Once adjacent to the green hill, climb the stairs on your left to reach the large piece of sandstone enclosed by timber walling. This is Prophecy Monolith and contains the words, “Instead of the thorn bush will grow the pine tree and instead of briars the myrtle will grow. This will be for the Lord`s renown for an everlasting sign which will not be destroyed“. These words from Isaiah, which were carved by Alec Peever, refer to the care required to maintain the environment.
Cross over the lock gates, at either end of the harbour island between the two water inlets, examine at close hand the white feathers and the clay pipes set within the two capstans and, on the ground, look out for the bronze brogues and the ladies stilettos.
These pieces make up Sea Dreamer`s Rest, a work by local artist Gilly Rogers which reflects the romance of returning seamen as they reach for home or dream of open water. The white feathers symbolise the floating dreams of the people who pass through, their aspirations for the present and the creation of a confident future. The clay pipes reflect the passage of time, the encapsulation of dreams and the quiet contemplation of all who have gone before. The natural viewpoints have been recognised by the shoes; the brogues marking the seaward end and the ladies stilettos marking the marina end, suggesting the changing lifestyles during the long history of the harbour island and the community which thrives around it.

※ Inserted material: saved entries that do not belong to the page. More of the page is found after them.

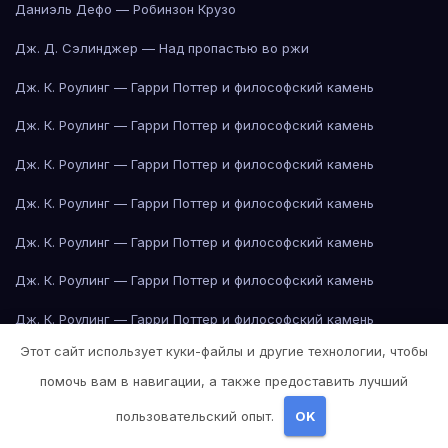
Даниэль Дефо — Робинзон Крузо
Дж. Д. Сэлинджер — Над пропастью во ржи
Дж. К. Роулинг — Гарри Поттер и философский камень
Дж. К. Роулинг — Гарри Поттер и философский камень
Дж. К. Роулинг — Гарри Поттер и философский камень
Дж. К. Роулинг — Гарри Поттер и философский камень
Дж. К. Роулинг — Гарри Поттер и философский камень
Дж. К. Роулинг — Гарри Поттер и философский камень
Дж. К. Роулинг — Гарри Поттер и философский камень
Этот сайт использует куки-файлы и другие технологии, чтобы
Дж. К. Роулинг — Гарри Поттер и философский камень
помочь вам в навигации, а также предоставить лучший
Дж. К. Роулинг — Гарри Поттер и философский камень
пользовательский опыт.
OK
Дж. К. Роулинг — Гарри Поттер и философский камень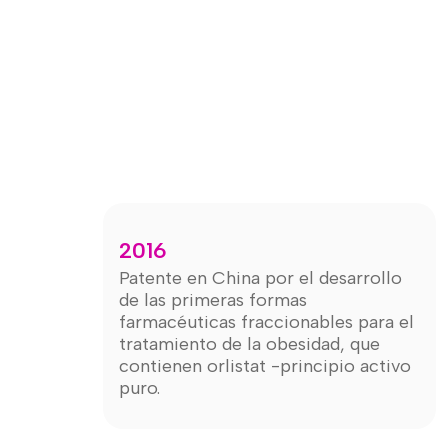
2016
Patente en China por el desarrollo
de las primeras formas
farmacéuticas fraccionables para el
tratamiento de la obesidad, que
contienen orlistat -principio activo
puro.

This path is part of two major lung-bursting cross-country cycling trails, the Coast to Coast (C2C) and the Reivers Cycling Route. Turn right where the fence ends and cross over the lock gates which serve the adjoining picturesque marina.

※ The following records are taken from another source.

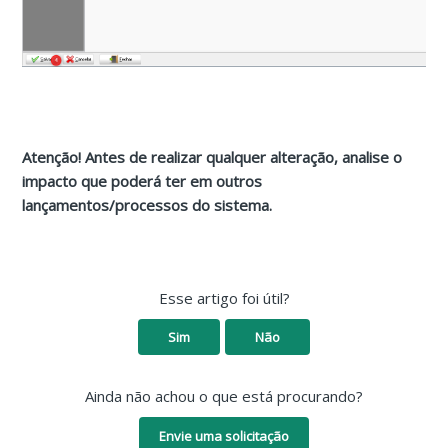
Atenção! Antes de realizar qualquer alteração, analise o
impacto que poderá ter em outros
lançamentos/processos do sistema.
Esse artigo foi útil?
Sim
Não
Ainda não achou o que está procurando?
Envie uma solicitação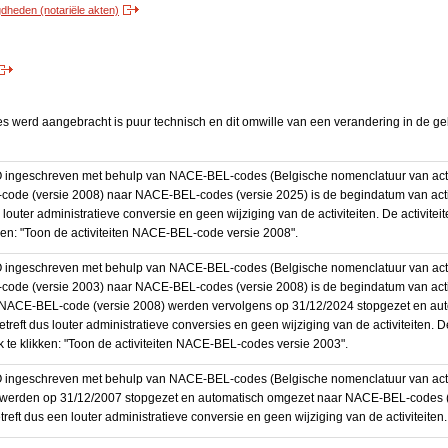
heden (notariële akten)
es werd aangebracht is puur technisch en dit omwille van een verandering in de ge
BO ingeschreven met behulp van NACE-BEL-codes (Belgische nomenclatuur van activ
code (versie 2008) naar NACE-BEL-codes (versie 2025) is de begindatum van activ
 louter administratieve conversie en geen wijziging van de activiteiten. De activi
kken: "Toon de activiteiten NACE-BEL-code versie 2008".
BO ingeschreven met behulp van NACE-BEL-codes (Belgische nomenclatuur van activ
code (versie 2003) naar NACE-BEL-codes (versie 2008) is de begindatum van activ
en NACE-BEL-code (versie 2008) werden vervolgens op 31/12/2024 stopgezet en a
treft dus louter administratieve conversies en geen wijziging van de activiteiten. 
 te klikken: "Toon de activiteiten NACE-BEL-codes versie 2003".
O ingeschreven met behulp van NACE-BEL-codes (Belgische nomenclatuur van activit
werden op 31/12/2007 stopgezet en automatisch omgezet naar NACE-BEL-codes (v
eft dus een louter administratieve conversie en geen wijziging van de activiteiten.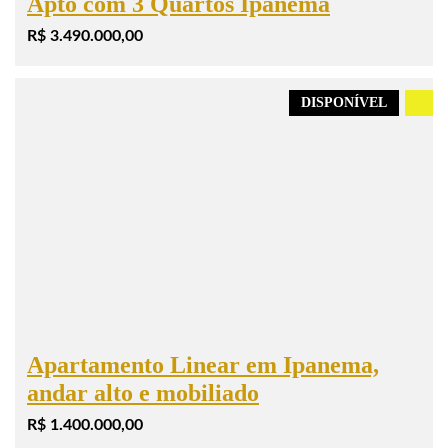
Apto com 3 Quartos Ipanema
R$ 3.490.000,00
DISPONÍVEL
.
Apartamento Linear em Ipanema,
andar alto e mobiliado
R$ 1.400.000,00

Lightning Clock by Sheffield born Andy Plant. The sculpture, commissioned to form the centrepiece of this popular retail complex, is as much performance as visual art, combining mechanics and engineering, a sense of place and a sense of humour. The clock is 30 feet high, consisting of two beaten copper spheres fixed to a stainless steel column resting on a cast iron base, with a fibre glass weatherman figure. As the hour approaches, all comes to life. The weatherman pulls a lever. The sound of thunder is heard. The face of the North Wind rotates, eyes rolling, and blows out smoke to knock the weatherman off his feet. Gradually, the storm dies down, all is quiet again….until the next hour strikes. The shopping centre is an ideal place to take a break and to have some refreshments.
Continue left off the hill, along the footpath curving to the right, until you reach the cut-steel entrance way, designed by children from the local St. Bernadette`s Primary School, which leads you out of the dene to a large roundabout. Cross straight over the road and pass through the large vehicular entrance to the International Ferry Terminal from where there are regular sailings to Norway, Sweden and Holland. Cross over to the pavement on the right hand side of the access road and walk forwards for 100 metres. On reaching the green mound on your left you will see, just beyond the trees, the art installation entitled Dudes by Permindar Kaur.

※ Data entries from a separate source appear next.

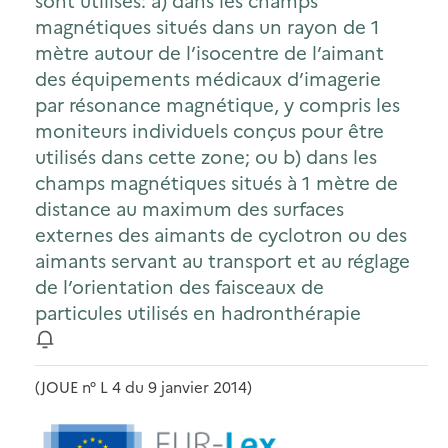
sont utilisés: a) dans les champs
magnétiques situés dans un rayon de 1
mètre autour de l’isocentre de l’aimant
des équipements médicaux d’imagerie
par résonance magnétique, y compris les
moniteurs individuels conçus pour être
utilisés dans cette zone; ou b) dans les
champs magnétiques situés à 1 mètre de
distance au maximum des surfaces
externes des aimants de cyclotron ou des
aimants servant au transport et au réglage
de l’orientation des faisceaux de
particules utilisés en hadronthérapie
(JOUE n° L 4 du 9 janvier 2014)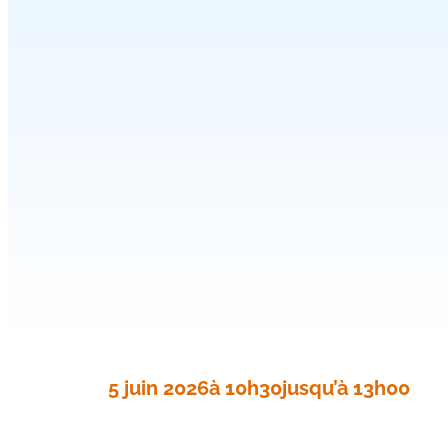
5 juin 2026
à 10h30
jusqu’à 13h00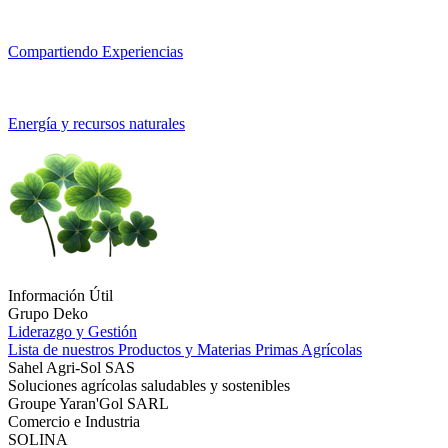
Compartiendo Experiencias
Energía y recursos naturales
Información Útil
Grupo Deko
Liderazgo y Gestión
Lista de nuestros Productos y Materias Primas Agrícolas
Sahel Agri-Sol SAS
Soluciones agrícolas saludables y sostenibles
Groupe Yaran'Gol SARL
Comercio e Industria
SOLINA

Thirteen brightly coloured figures march towards the passenger terminal building. With their shiny helmets and boots, are they warriors retreating or attacking ? Or are they more playful, like toys searching for new playmates from another country or continent? Friend or foe? Where have they come from….why are they here….where are they going? Powdered in bright blue and red, the figures represent what a port is about – moving, travelling. Seeking out the new.
If you happen to be sailing from here you will be able to see that a further two Dudes, nearer to achieving their goal, have made it to the terminal building and are heading for the departure gates.
At the top of a small but prominent green hill with a set of six tall timbers on top is ‘Rugged Landscape” . Just beyond the hill, on your left, take the footpath with the long, shallow steps to the top of the hill. Laid out on the ground is a pebble mosaic depicting the British Isles and Europe and, together with the stainless steel directional markers to five European countries, this makes a very fine vantage point.
Follow a footpath past the large vertical timbers which signify that you are now entering Redburn Dene, once one of the main rail routes from the Northumberland coalfields to the staithes on the River Tyne. The redundant wooden staithes were reclaimed and used, along with a substantial number of large boulders, throughout the dene to form the environmental work, Rugged Landscape
It took three years to construct in the artist`s New York studio before being dismantled and shipped to England. Sandblasting, priming and painting preceded final transportation by road to the Royal Quays. The three day installation of the work was carried out over the last weekend in July 1999. Of the work, the artist said, “The North East is rich in history and the legacy of heavy industry is visible everywhere you look. I wanted to add to this feeling of the past impacting on the present and Tyne Anew will be a constant reminder of the industrial foundations the North East is built on”.
Once across the lock-gates, beside the marina buildings, turn left to the corner where the floating restaurant, the Earl of Zetland, is moored. To your left, at the river`s edge, stands the 71 feet high orange steel structure entitled, Tyne Anew (6) by the renowned American sculptor, Mark di Suvero. The work, the artist`s first UK commission, is a monument to artistic engineering and balancing skill, with the three huge tripod style legs supporting a top piece that gently twists and dips in the wind.